* [DIRECTIVE]
Reproduce the material below with each "Handicap Flat" changed to "Flat Handicap" and everything else left as it is. Leave the pictures out.

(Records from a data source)
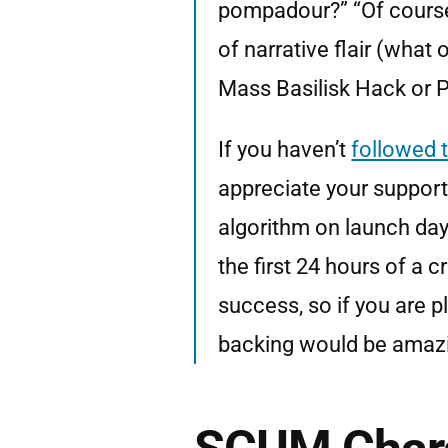
pompadour?” “Of course 
of narrative flair (what
Mass Basilisk Hack or P
If you haven’t
followed 
appreciate your support.
algorithm on launch day
the first 24 hours of a 
success, so if you are p
backing would be amaz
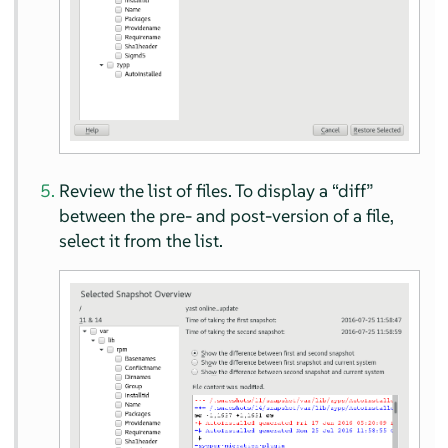
Review the list of files. To display a
“
diff
”
between the pre- and post-version of a file,
select it from the list.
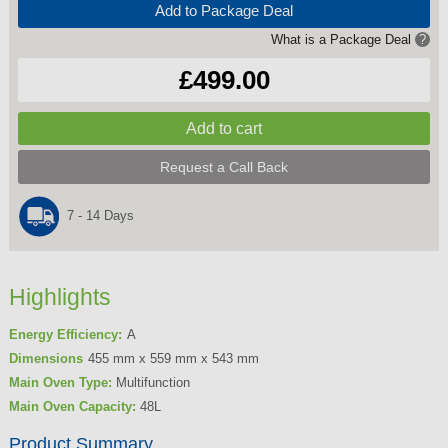
Add to Package Deal
What is a Package Deal
?
£499.00
Request a Call Back
7 - 14 Days
Highlights
Energy Efficiency:
A
Dimensions
455 mm x 559 mm x 543 mm
Main Oven Type:
Multifunction
Main Oven Capacity:
48L
Product Summary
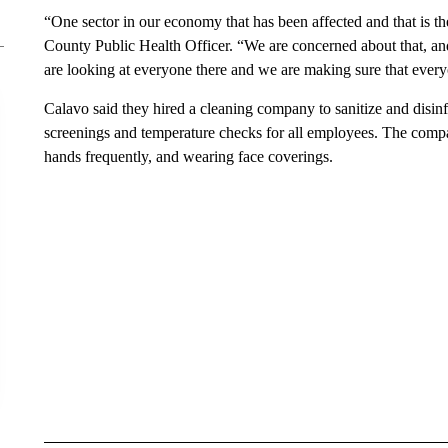
“One sector in our economy that has been affected and that is t
County Public Health Officer. “We are concerned about that, an
are looking at everyone there and we are making sure that everyo
Calavo said they hired a cleaning company to sanitize and disin
screenings and temperature checks for all employees. The compa
hands frequently, and wearing face coverings.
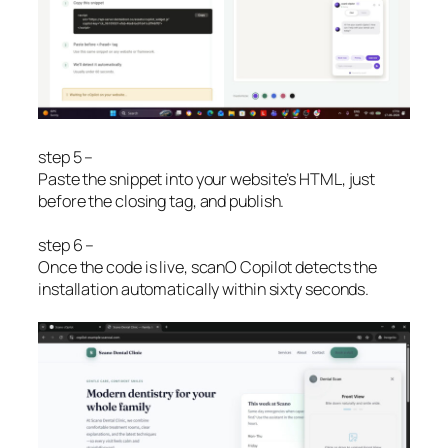
step 5 –
Paste the snippet into your website’s HTML, just
before the closing tag, and publish.
step 6 –
Once the code is live, scanO Copilot detects the
installation automatically within sixty seconds.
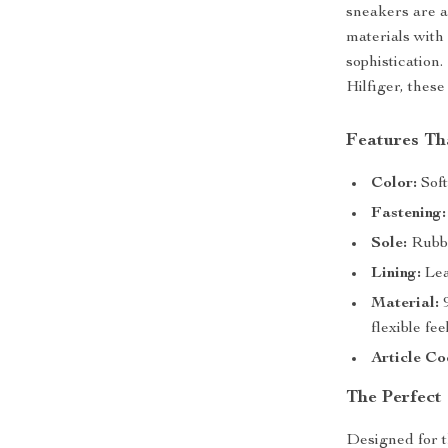
sneakers are 
materials with
sophistication
Hilfiger, these
Features Th
Color:
Soft
Fastening:
Sole:
Rubbe
Lining:
Lea
Material:
9
flexible feel
Article Co
The Perfect
Designed for t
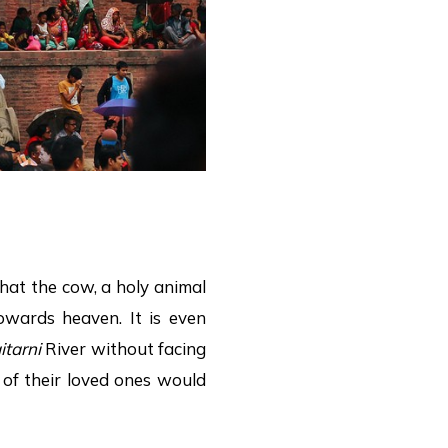
that the cow, a holy animal
owards heaven. It is even
itarni
River without facing
 of their loved ones would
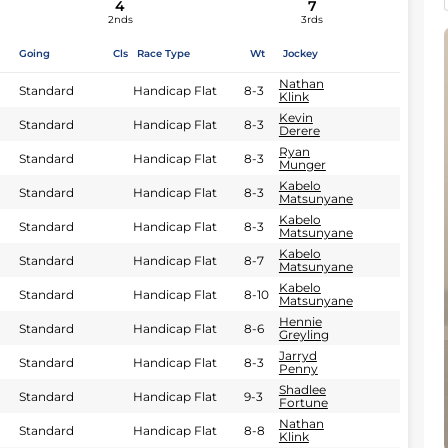
4
7
2nds
3rds
Going
Cls
Race Type
Wt
Jockey
Nathan
Standard
Handicap Flat
8-3
Klink
Kevin
Standard
Handicap Flat
8-3
Derere
Ryan
Standard
Handicap Flat
8-3
Munger
Kabelo
Standard
Handicap Flat
8-3
Matsunyane
Kabelo
Standard
Handicap Flat
8-3
Matsunyane
Kabelo
Standard
Handicap Flat
8-7
Matsunyane
Kabelo
Standard
Handicap Flat
8-10
Matsunyane
Hennie
Standard
Handicap Flat
8-6
Greyling
Jarryd
Standard
Handicap Flat
8-3
Penny
Shadlee
Standard
Handicap Flat
9-3
Fortune
Nathan
Standard
Handicap Flat
8-8
Klink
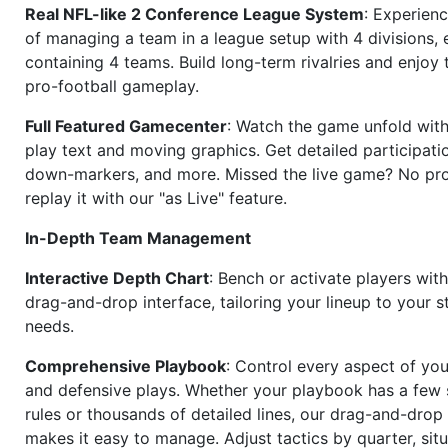
Real NFL-like 2 Conference League System
: Experience
of managing a team in a league setup with 4 divisions,
containing 4 teams. Build long-term rivalries and enjoy t
pro-football gameplay.
Full Featured Gamecenter
: Watch the game unfold with
play text and moving graphics. Get detailed participati
down-markers, and more. Missed the live game? No p
replay it with our "as Live" feature.
In-Depth Team Management
Interactive Depth Chart
: Bench or activate players wit
drag-and-drop interface, tailoring your lineup to your s
needs.
Comprehensive Playbook
: Control every aspect of you
and defensive plays. Whether your playbook has a few 
rules or thousands of detailed lines, our drag-and-dro
makes it easy to manage. Adjust tactics by quarter, situ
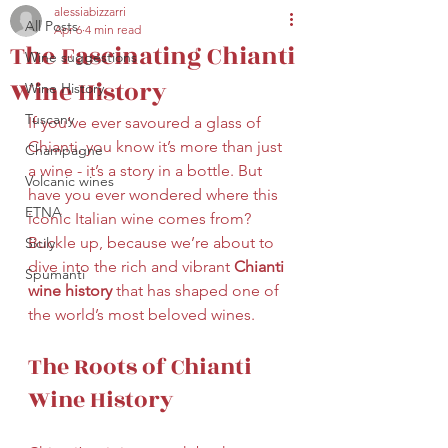
alessiabizzarri
All Posts
Apr 6
4 min read
secretariat@eusommelierassociation.com
The Fascinating Chianti
Wine suggestions
Wine History
Wine History
Tuscany
If you’ve ever savoured a glass of 
Chianti, you know it’s more than just 
Champagne
a wine - it’s a story in a bottle. But 
Volcanic wines
have you ever wondered where this 
ETNA
iconic Italian wine comes from? 
Buckle up, because we’re about to 
Sicily
dive into the rich and vibrant 
Chianti 
Spumanti
wine history
 that has shaped one of 
the world’s most beloved wines.
The Roots of Chianti 
Wine History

* [RESULT BELOW]
pompadour?” “Of course 
of narrative flair (what
Mass Basilisk Hack or P
If you haven’t
followed 
appreciate your support.
algorithm on launch day
the first 24 hours of a 
success, so if you are p
backing would be amaz
Review the list of files. To display a
“
diff
”
between the pre- and post-version of a file,
select it from the list.
Add to Package Deal
What is a Package Deal
?
£499.00
Request a Call Back
7 - 14 Days
Highlights
Energy Efficiency:
A
Dimensions
455 mm x 559 mm x 543 mm
Main Oven Type:
Multifunction
Main Oven Capacity:
48L
Product Summary
“One sector in our economy that has been affected and that is t
County Public Health Officer. “We are concerned about that, an
are looking at everyone there and we are making sure that everyo
Calavo said they hired a cleaning company to sanitize and disin
screenings and temperature checks for all employees. The compa
hands frequently, and wearing face coverings.
step 5 –
Paste the snippet into your website’s HTML, just
before the closing tag, and publish.
step 6 –
Once the code is live, scanO Copilot detects the
installation automatically within sixty seconds.
sneakers are 
materials with
sophistication
Hilfiger, these
Features Th
Color:
Soft
Fastening:
Sole:
Rubbe
Lining:
Lea
Material:
9
flexible feel
Article Co
The Perfect
Designed for t
that the cow, a holy animal
owards heaven. It is even
itarni
River without facing
 of their loved ones would
4
7
2nds
3rds
Going
Cls
Race Type
Wt
Jockey
Nathan
Standard
Flat Handicap
8-3
Klink
Kevin
Standard
Flat Handicap
8-3
Derere
Ryan
Standard
Flat Handicap
8-3
Munger
Kabelo
Standard
Flat Handicap
8-3
Matsunyane
Kabelo
Standard
Flat Handicap
8-3
Matsunyane
Kabelo
Standard
Flat Handicap
8-7
Matsunyane
Kabelo
Standard
Flat Handicap
8-10
Matsunyane
Hennie
Standard
Flat Handicap
8-6
Greyling
Jarryd
Standard
Flat Handicap
8-3
Penny
Shadlee
Standard
Flat Handicap
9-3
Fortune
Nathan
Standard
Flat Handicap
8-8
Klink
Real NFL-like 2 Conference League System
: Experience
of managing a team in a league setup with 4 divisions,
containing 4 teams. Build long-term rivalries and enjoy t
pro-football gameplay.
Full Featured Gamecenter
: Watch the game unfold with
play text and moving graphics. Get detailed participati
down-markers, and more. Missed the live game? No p
replay it with our "as Live" feature.
In-Depth Team Management
Interactive Depth Chart
: Bench or activate players wit
drag-and-drop interface, tailoring your lineup to your s
needs.
Comprehensive Playbook
: Control every aspect of you
and defensive plays. Whether your playbook has a few 
rules or thousands of detailed lines, our drag-and-dro
makes it easy to manage. Adjust tactics by quarter, situ
alessiabizzarri
All Posts
Apr 6
4 min read
secretariat@eusommelierassociation.com
The Fascinating Chianti
Wine suggestions
Wine History
Wine History
Tuscany
If you’ve ever savoured a glass of 
Chianti, you know it’s more than just 
Champagne
a wine - it’s a story in a bottle. But 
Volcanic wines
have you ever wondered where this 
ETNA
iconic Italian wine comes from? 
Buckle up, because we’re about to 
Sicily
dive into the rich and vibrant 
Chianti 
Spumanti
wine history
 that has shaped one of 
the world’s most beloved wines.
The Roots of Chianti 
Wine History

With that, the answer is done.